Dias atrás, na página da Livraria Cultura na internet, havia duas solitárias opiniões de leitores sobre o mais recente livro do português António Lobo Antunes lançado no Brasil, Ontem não te vi em Babilónia, cuja publicação original foi em 2006. Uma delas: “Excelente… Ainda em estado de êxtase… Ainda lendo… Não quero parar… é muito bom…” A outra: “Horrível. Livro chatíssimo, desanimador, pior livro que já li…” A despeito de ser uma amostra ínfima (ao contrário do exagero das reticências, uma praga dos tempos modernos que a era digital só fez espalhar, agora também em versões tamanho família que competem pelo maior número de pontos além dos três universais e mais que suficientes), o antagonismo dos comentários reflete à perfeição uma realidade: ou se morre de amores pela obra, ou se a detesta. Não há meio-termo possível.
Ou sim, talvez haja algum, se levarmos em conta que a obra de arte verdadeira permite mais de um modo de fruição. O mais óbvio passa por valores intrínsecos à condição de arte, que podem tocar ou não a sensibilidade de quem a frui, num plano essencialmente emocional. Esta é a gênese dos comentários referidos acima. Outro, um pouco mais sutil, parte da avaliação do esforço intelectual que produziu tal peça e cujo reconhecimento pode também sensibilizar. Ambos os caminhos evidentemente se entrecruzam, e minha própria experiência com Ontem não te vi em Babilónia é um bom exemplo de como isso acontece. Antes de avançar nesta direção, contudo, convém apresentar a obra que divide tanto assim as opiniões.
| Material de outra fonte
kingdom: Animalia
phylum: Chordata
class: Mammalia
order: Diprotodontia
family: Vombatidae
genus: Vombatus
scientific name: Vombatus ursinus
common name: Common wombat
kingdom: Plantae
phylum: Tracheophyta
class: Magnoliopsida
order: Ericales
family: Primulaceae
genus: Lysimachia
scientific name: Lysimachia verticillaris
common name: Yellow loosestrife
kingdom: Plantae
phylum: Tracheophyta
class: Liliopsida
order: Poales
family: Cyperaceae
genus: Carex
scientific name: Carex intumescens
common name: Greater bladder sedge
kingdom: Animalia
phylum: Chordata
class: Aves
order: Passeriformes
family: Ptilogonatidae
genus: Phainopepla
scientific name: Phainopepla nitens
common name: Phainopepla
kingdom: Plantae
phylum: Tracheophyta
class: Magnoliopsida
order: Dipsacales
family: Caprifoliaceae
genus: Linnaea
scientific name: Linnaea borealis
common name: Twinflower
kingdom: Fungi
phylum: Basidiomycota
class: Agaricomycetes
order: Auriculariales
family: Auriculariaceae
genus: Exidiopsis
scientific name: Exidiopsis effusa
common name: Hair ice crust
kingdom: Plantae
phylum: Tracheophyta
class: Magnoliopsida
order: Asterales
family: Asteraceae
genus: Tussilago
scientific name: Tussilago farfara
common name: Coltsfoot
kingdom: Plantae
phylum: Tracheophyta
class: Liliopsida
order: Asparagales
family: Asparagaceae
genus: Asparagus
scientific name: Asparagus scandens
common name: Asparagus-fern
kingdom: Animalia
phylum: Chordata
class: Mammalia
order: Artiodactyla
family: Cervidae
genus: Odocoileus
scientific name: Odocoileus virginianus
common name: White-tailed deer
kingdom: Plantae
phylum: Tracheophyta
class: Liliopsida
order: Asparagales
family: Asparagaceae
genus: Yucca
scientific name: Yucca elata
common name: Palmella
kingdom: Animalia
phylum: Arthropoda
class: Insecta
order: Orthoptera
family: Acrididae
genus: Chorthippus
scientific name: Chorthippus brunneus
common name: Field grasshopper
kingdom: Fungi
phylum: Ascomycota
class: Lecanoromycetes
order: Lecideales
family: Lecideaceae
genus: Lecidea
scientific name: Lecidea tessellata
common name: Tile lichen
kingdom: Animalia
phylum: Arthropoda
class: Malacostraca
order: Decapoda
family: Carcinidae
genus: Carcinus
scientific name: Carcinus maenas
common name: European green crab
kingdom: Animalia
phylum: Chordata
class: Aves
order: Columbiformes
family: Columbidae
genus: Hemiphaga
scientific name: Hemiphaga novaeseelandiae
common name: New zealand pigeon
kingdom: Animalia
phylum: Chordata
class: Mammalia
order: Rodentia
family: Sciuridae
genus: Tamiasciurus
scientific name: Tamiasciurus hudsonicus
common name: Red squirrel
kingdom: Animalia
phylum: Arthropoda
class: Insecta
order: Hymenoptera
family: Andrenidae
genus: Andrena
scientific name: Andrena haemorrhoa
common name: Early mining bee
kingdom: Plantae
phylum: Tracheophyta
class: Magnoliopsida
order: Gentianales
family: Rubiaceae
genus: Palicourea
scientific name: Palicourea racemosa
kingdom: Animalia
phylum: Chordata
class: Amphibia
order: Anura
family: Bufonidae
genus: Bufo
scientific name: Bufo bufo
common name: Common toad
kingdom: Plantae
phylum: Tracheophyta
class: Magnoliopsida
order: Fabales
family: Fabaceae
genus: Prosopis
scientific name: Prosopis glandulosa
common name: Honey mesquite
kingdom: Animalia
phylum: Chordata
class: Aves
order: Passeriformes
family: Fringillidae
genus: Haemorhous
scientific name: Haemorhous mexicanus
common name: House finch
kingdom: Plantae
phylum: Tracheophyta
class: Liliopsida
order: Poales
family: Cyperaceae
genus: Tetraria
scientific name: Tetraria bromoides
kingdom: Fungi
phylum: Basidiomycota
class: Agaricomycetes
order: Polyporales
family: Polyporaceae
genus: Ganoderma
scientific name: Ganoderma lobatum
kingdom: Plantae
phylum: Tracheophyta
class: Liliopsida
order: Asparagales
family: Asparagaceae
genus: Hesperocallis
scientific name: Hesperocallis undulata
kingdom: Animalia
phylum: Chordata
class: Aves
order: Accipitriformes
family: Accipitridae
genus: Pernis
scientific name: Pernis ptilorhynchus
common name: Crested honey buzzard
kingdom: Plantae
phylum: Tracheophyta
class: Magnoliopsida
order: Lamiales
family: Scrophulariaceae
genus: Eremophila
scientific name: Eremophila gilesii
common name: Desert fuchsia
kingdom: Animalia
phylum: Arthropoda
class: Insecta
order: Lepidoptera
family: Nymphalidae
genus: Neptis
Numa noite insone, vários personagens remoem lembranças e tragédias pessoais, enquanto o relógio segue lenta e inescapavelmente marcando as horas. As narrativas, todas em primeira pessoa, são construídas em forma de fluxo de consciência, mesclando acontecimentos antigos e recentes, dores, frustrações e meros devaneios. Três dessas “vozes” são recorrentes, fato que as eleva à condição de protagonistas: Ana Emília, presa ao fantasma do suicídio da filha, aos 15 anos de idade, uma cena cuja descrição, fragmentada e filtrada pela dor da mãe, responde por alguns dos mais belos momentos do livro; Alice, ex-enfermeira que teve uma infância difícil e é casada com um homem truculento e circunspecto; e por fim Osvaldo, o tal marido, policial aposentado que torturava e matava durante a ditadura salazarista e agora, acordado no quarto contíguo ao da mulher, lembra da mãe que perdeu ainda criança. Os personagens não dialogam, não interagem, e os fios que os unem vão sendo tramados sutilmente a partir de suas divagações.
Confusa sonolência
O livro se estrutura em seis partes, nomeadas pelas horas da madrugada: Meia-noite, Uma hora da manhã, e assim por diante. Cada uma dessas partes foi subdividida em quatro capítulos, alternando-se os narradores. À medida que a noite avança, o discurso vai ficando cada vez mais confuso, imitando as distorções provocadas pela sonolência e cansaço dos personagens.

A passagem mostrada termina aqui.